# TAREFAS A REALIZAR
- 1) Responda com base no texto sobre o vento de agosto:
(a) De que modo os homens esperam por agosto?
(b) Que objetos podem ocupar uma das mãos da dona da saia?
(c) O que faz a mão que segurava a saia quando o volume ameaça cair?
- 2) Prossiga o texto sobre o vento de agosto a partir do ponto em que ele termina.

# TEXTO
________

Os homens esperam por agosto como a um velho camarada. Um amigo maroto que faz por nós o que mais gostaríamos de fazer em plena rua: levantar as saias das mulheres.E reparem bem no rosto de uma mulher a quem o vento de agosto vai levantar a saia. Há, de início, uma certa expectativa, quase uma ansiedade, um temor de que não sopre vento nenhum e tenha sido em vão todo o preparo, todo o cálculo de chegar naquela esquina no momento em que um homem, ou um grupo de homens, passa atento pela calçada contrária. Logo, sopra o vento. Primeiro, de leve, deslocando os cabelos e fazendo a vítima fechar os olhos numa mescla de vago aborrecimento e satisfação. Quase um agradecimento.Ato contínuo, vem o farfalhar da saia. Aí é necessário que a dona da saia tenha alguma coisa em uma das mãos. Pode ser um sortimento de livros e cadernos, algum pacote não muito volumoso, até sacola de supermercado serve em certos casos. O importante é que apenas uma das mãos fique livre para segurar a saia em um dos lados, deixando o outro ao sabor do vento de agosto e dos olhos dos seus gratos amigos do outro lado da rua. O movimento, brusco mas não tanto, de segurar um dos lados da saia leva a um certo desequilíbrio que faz com que o volume sustentado pela outra mão ameace cair. Nisso, a mão que segurava a saia vai em ajuda à sua irmã, deixando agora todo o campo livre para o trabalho do vento e dos olhos.

________

# BLOCO DE DADOS
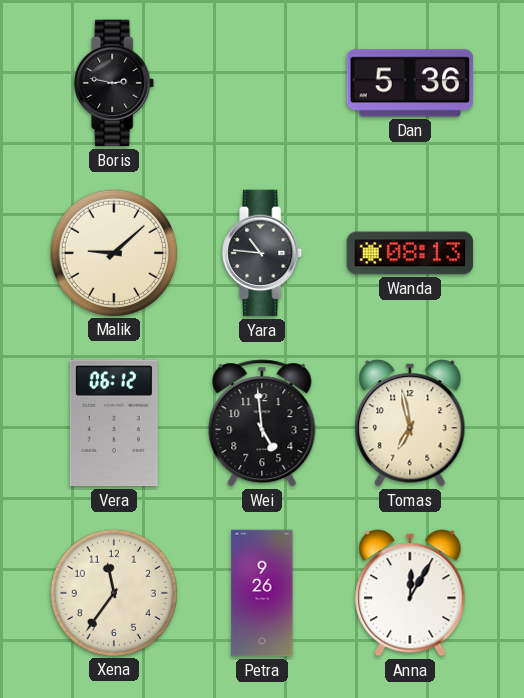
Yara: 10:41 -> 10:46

________

# RESPOSTAS
- 1)
(a) Como a um velho camarada.
(b) Um sortimento de livros e cadernos, algum pacote não muito volumoso e, em certos casos, até uma sacola de supermercado.
(c) Vai em ajuda à outra mão e deixa todo o campo livre para o trabalho do vento e dos olhos.

- 2)
Há variações do rito, é certo. A melhor delas é quando agosto apanha com seu vento um bando de mulheres no meio de uma ponte ou numa rua larga, de preferência ladeirosa, em que estejamos todos subindo. Mulheres na frente, como manda a boa educação, homens regulando o passo até alcançar a melhor distância para um visão de conjunto e, finalmente, ele, o ruidoso, o assobiador, o vigoroso e salutar vento de agosto, causando desordem e euforia, quebrando a monotonia das tardes friorentas. Estamos no começo de agosto. Já é tempo, meninas, vistam saias. E deixem brincar com elas o vento de agosto, para o alimento de vossas vaidades e o bem dos nossos olhos. Antes que todos, olhos e vaidades, sejam desviados pelo despudoramento de setembro, escancarando corpos e tornando vulgar o jogo sedutor que agosto sabe tão bem jogar.